More about Isabelle Olivieri is available at the University of Montpellier. Obituaries have been published in Evolutionary Applications and the Journal of Evolutionary Biology
Rolf F. Hoekstra
Distinguished Fellow of ESEB awarded in 2013
Rolf Hoekstra, emeritus professor of genetics at the University of Wageningen, is a distinguished theoretical evolutionary biologist. He was Editor-in-Chief of the Journal of Evolutionary Biology between 1996 and 1999, and ESEB’s President between 2003 and 2005.
Stephen C. Stearns
Distinguished Fellow of ESEB awarded in 2007
Stephen Stearns is Professor at the Department of Ecology and Evolutionary Biology at Yale University. He was one of the founders of ESEB, the founding Editor of the Journal of Evolutionary Biology, and ESEB’s President between 1997 and 1999. Furthermore, he served the Council between 2001 and 2005. See also “How the European Society for Evolutionary Biology and the Journal of Evolutionary Biology were founded”.

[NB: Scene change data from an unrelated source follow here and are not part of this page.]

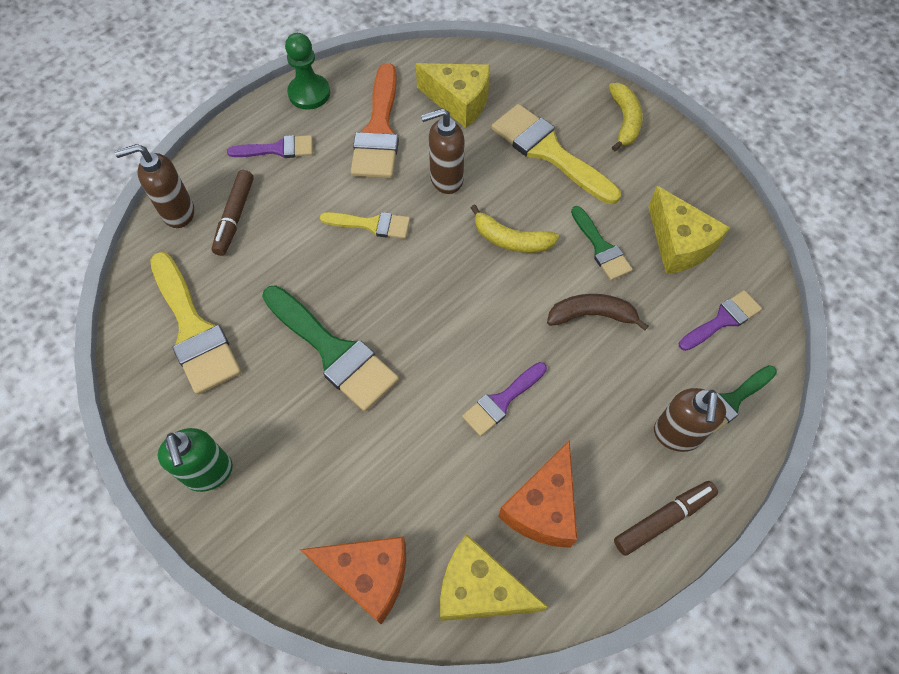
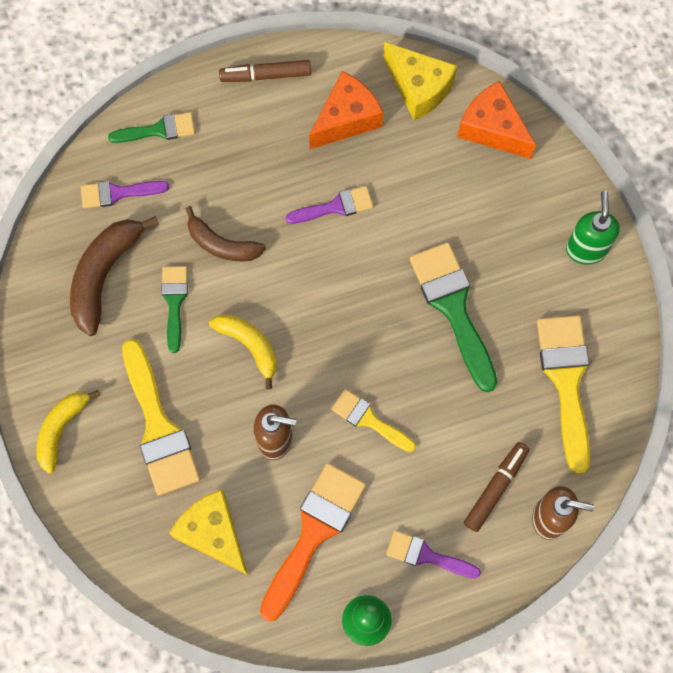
camera: 155 degrees left, 10 degrees up
(676, 435) = (217, 124): brown soap dispenser -> none
(678, 244) = (104, 275): yellow cheese -> brown banana

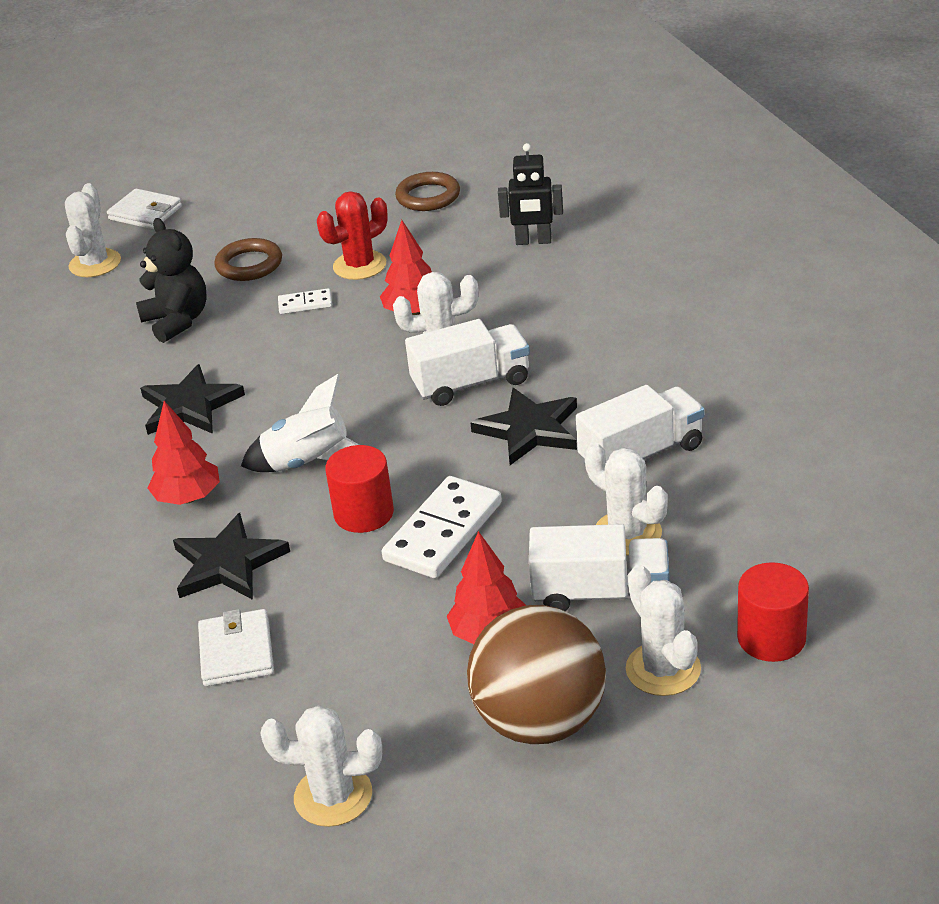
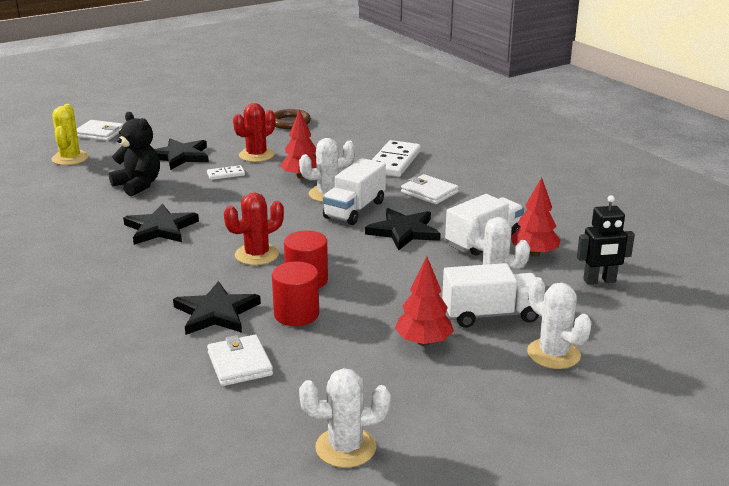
camera: 15 degrees left, 10 degrees down
(95, 263) = (70, 158): white cactus -> yellow cactus
(188, 498) = (174, 277): red tree -> red tree (534, 254)
(249, 265) = (180, 156): brown ring -> black star
(308, 463) = (257, 255): white rocket -> red cactus
(443, 532) = (367, 287): white domino -> white domino (394, 162)
(471, 383) = (354, 210): white truck -> white truck turned 150 degrees clockwise
(533, 241) = (367, 141): black robot -> black robot (599, 281)
(540, 721) = (481, 389): brown ball -> none
(594, 353) = (429, 192): none -> white wallet
(771, 638) = (617, 332): red cylinder -> red cylinder (296, 314)

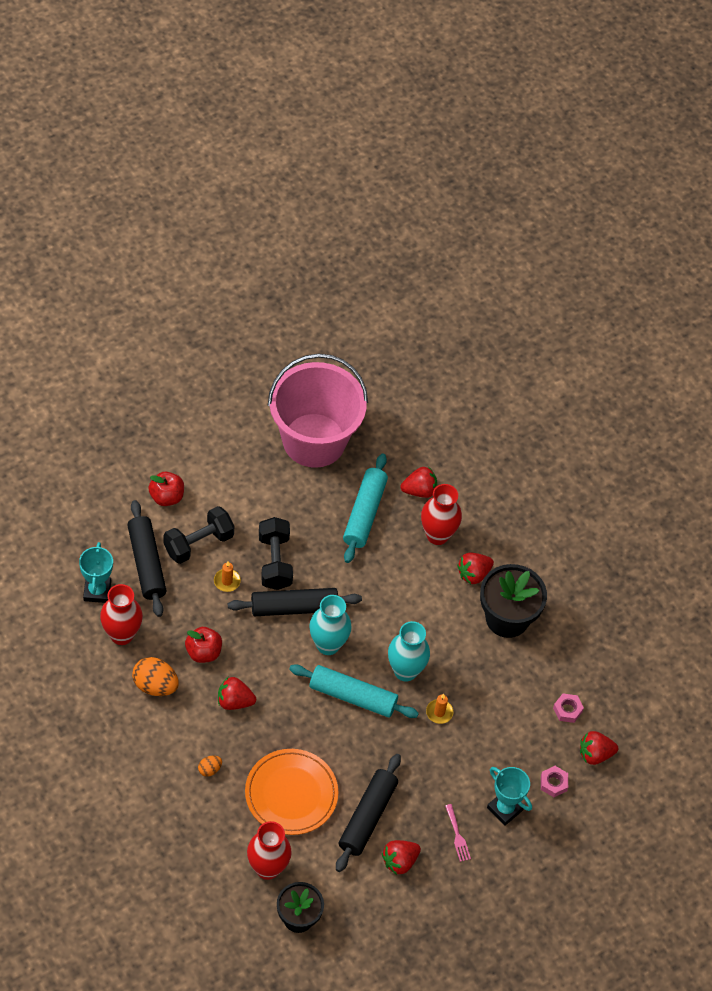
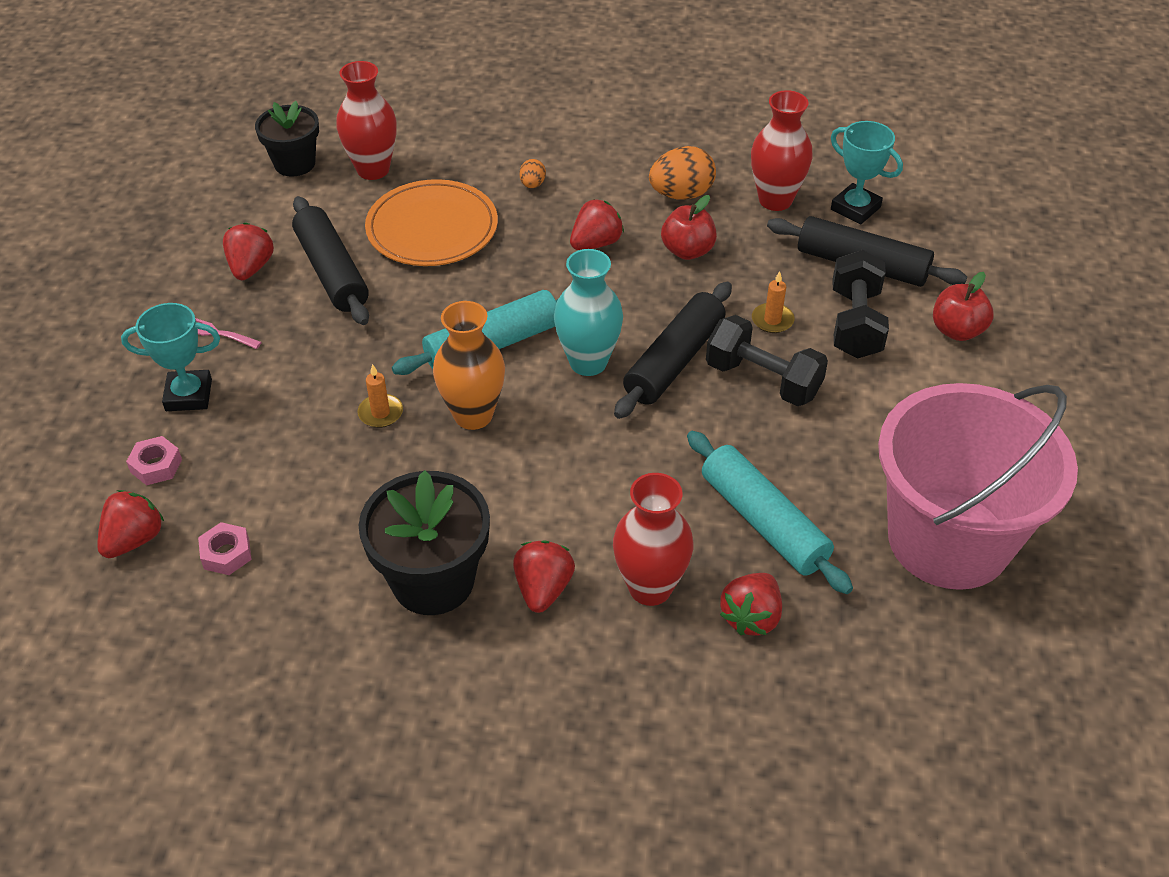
camera: 135 degrees right, 10 degrees down
(405, 671) = (473, 415): turquoise vase -> orange vase

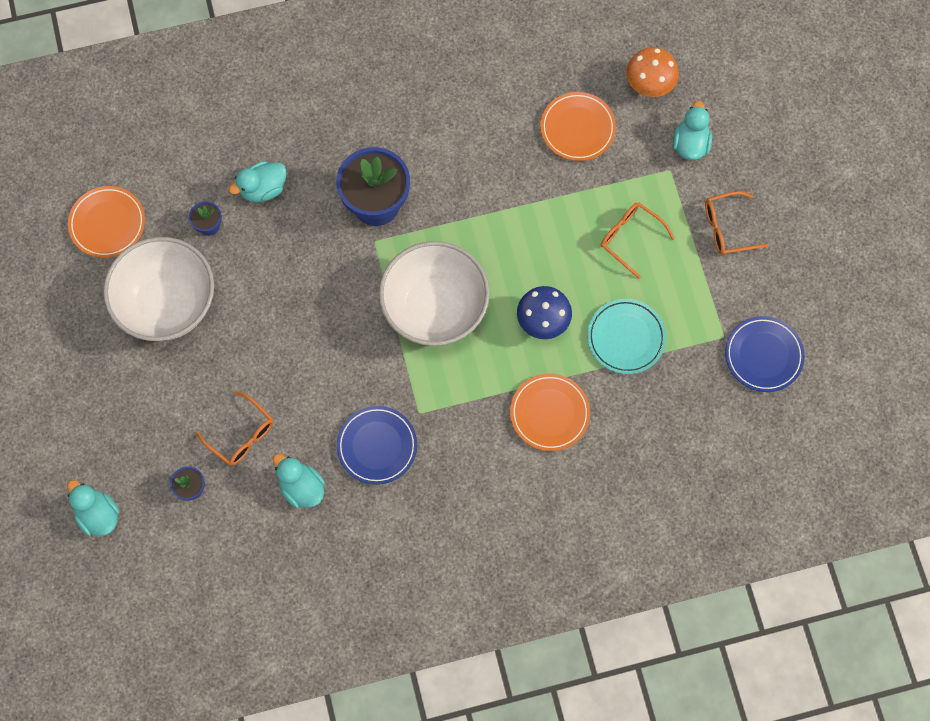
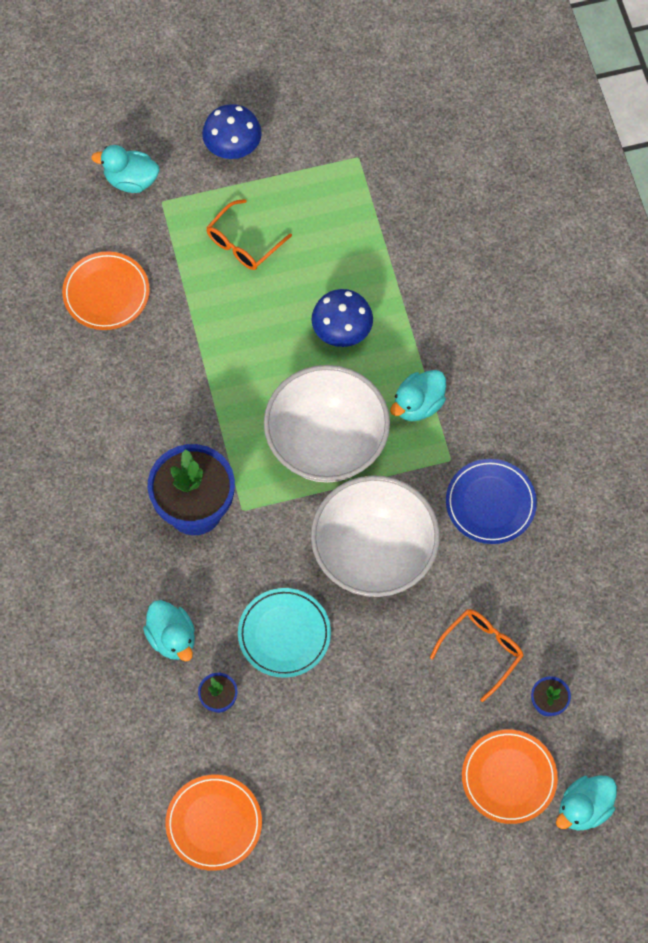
camera: 90 degrees left, 5 degrees down
(168, 304) = (321, 743): white bowl -> white bowl (374, 554)
(302, 487) = (541, 582): turquoise duck -> turquoise duck (418, 404)
(549, 413) = (447, 327): orange plate -> orange plate (509, 778)
(626, 338) = (360, 251): turquoise plate -> turquoise plate (284, 634)
(649, 85) = (55, 218): orange mushroom -> none
(727, 228) = (233, 149): orange glasses -> blue mushroom
(763, 355) = (379, 121): blue plate -> none

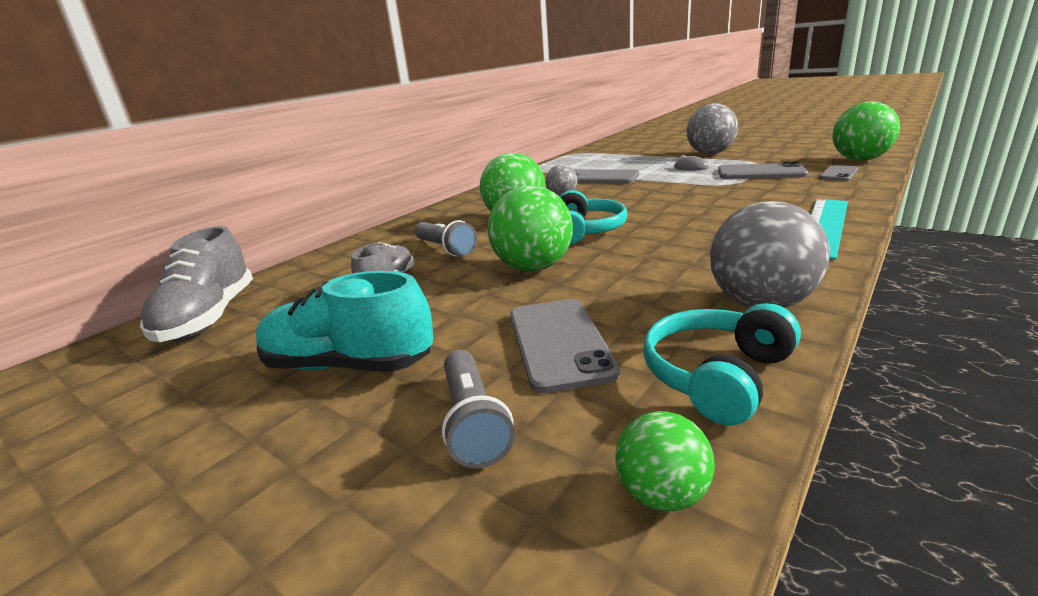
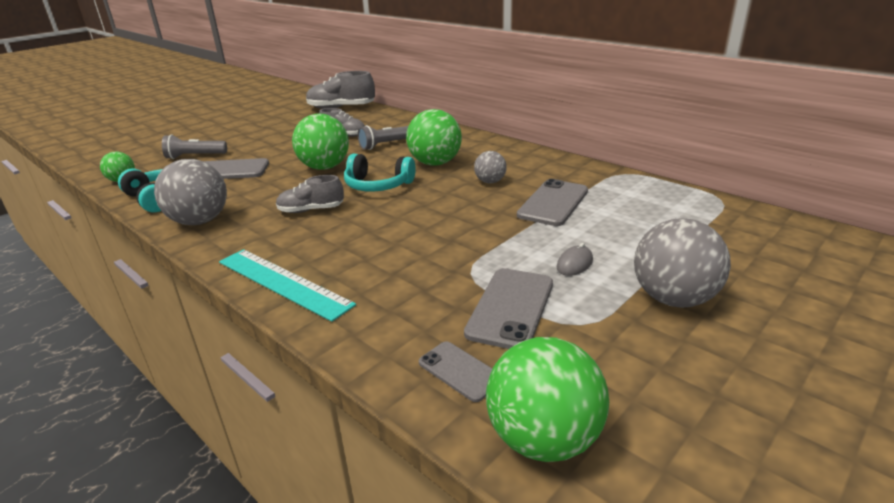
camera: 95 degrees right, 5 degrees up
(348, 365) = (262, 136): turquoise shoe -> none
(671, 247) = (311, 210): none -> grey shoe

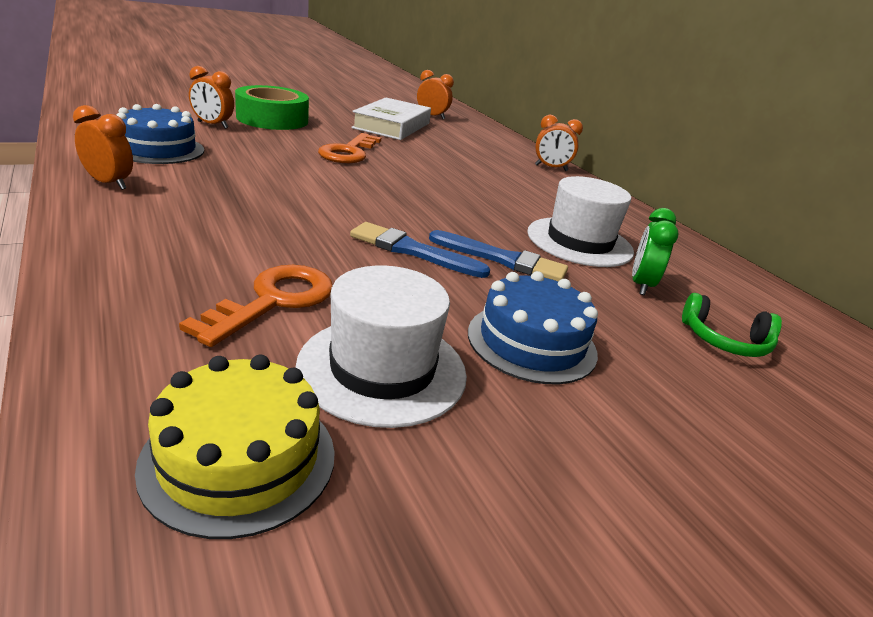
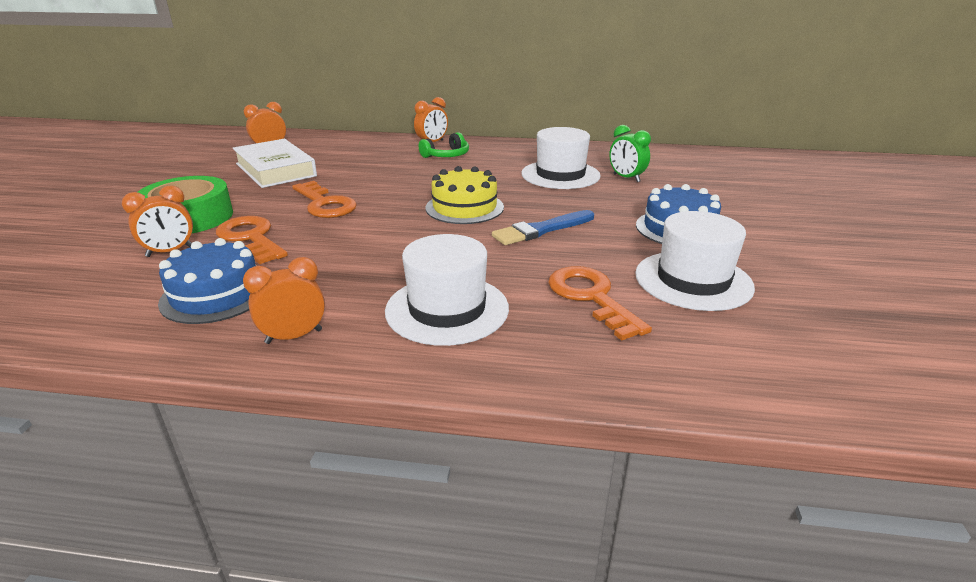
camera: 50 degrees left, 0 degrees up
(192, 231) = (447, 309): none -> white hat
(239, 458) = (773, 345): yellow cake -> yellow cake (464, 207)
(258, 141) = (251, 238): none -> orange key
(502, 259) = (571, 205): blue brush -> none
(725, 341) = (695, 180): green headphones -> green headphones (447, 155)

Read more about his research at Stearns’ website at Yale University.
John Maynard Smith
Distinguished Fellow of ESEB awarded in 1997
John Maynard Smith FRS (1920 – 2004), one of the most influential evolutionary biologists in the last decades, was President of ESEB between 1991 and 1993. He was Professor of Biology at the University of Sussex, UK and author of several books on evolution, both for scientists and the general public. Maynard Smith received many distinctions, including the 1999 Crafoord Prize awarded by the Swedish Academy of Sciences, the 2001 Kyoto Prize, and the Darwin medal of the Royal Society.